WAVEFRONT_SIZE * : It defines how many threads will compute a row (or group of elements) for CSR (or COO) kernels. It is
important to note that it does not change the actual wavefront size, that is hardware specific.
WORKGROUP_SIZE ** : Modifies the size of the workgroup. Possible values are 64, 128, 256
GLOBAL_SIZE : Modifies the number of work-items that will be launched. For ELL kernel it just defines a minimum value.
MAX_GPU_MEMORY : Sets the maximum size for ELL representation of the matrix.
* If WAVEFRONT_SIZE is changed, reduction sums must be changed accordingly in COO and CSR kernels (the changes needed are indicated in the kernel code)

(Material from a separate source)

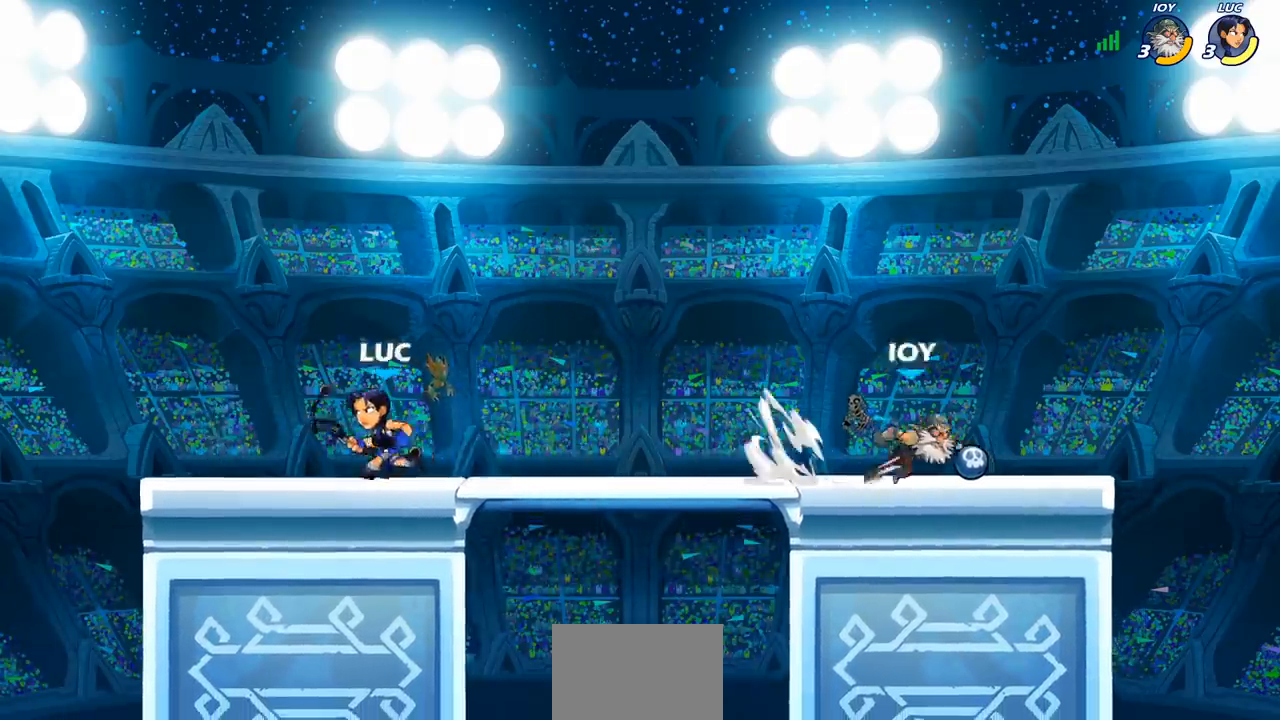
{"dt_ms": 500, "buttons": ["SQUARE"], "left_stick": "center", "right_stick": "center", "events": [[17, "R2", "down"], [200, "R2", "up"], [233, "SQUARE", "down"], [233, "left_stick", "down"], [350, "SQUARE", "up"], [383, "left_stick", "center"], [417, "SQUARE", "down"]]}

** If WORKGROUP_SIZE is changed, reductions for wavefront and workgroup must be changed accordingly in COO kernel
Examples and guidelines
-----------------------
A file "matrix.mm" is distributed with this packet as a matrix example to test the library. It corresponds to
the matrix lhr10 of the University of Florida Sparse Matrix Collection
A spreadsheet (and corresponding pdf) is included with performance measurements for different matrices and systems.
This can be used as a guide to choose one or another kernel depending on the pattern similarities of the matrix target
with some of the matrices already tested.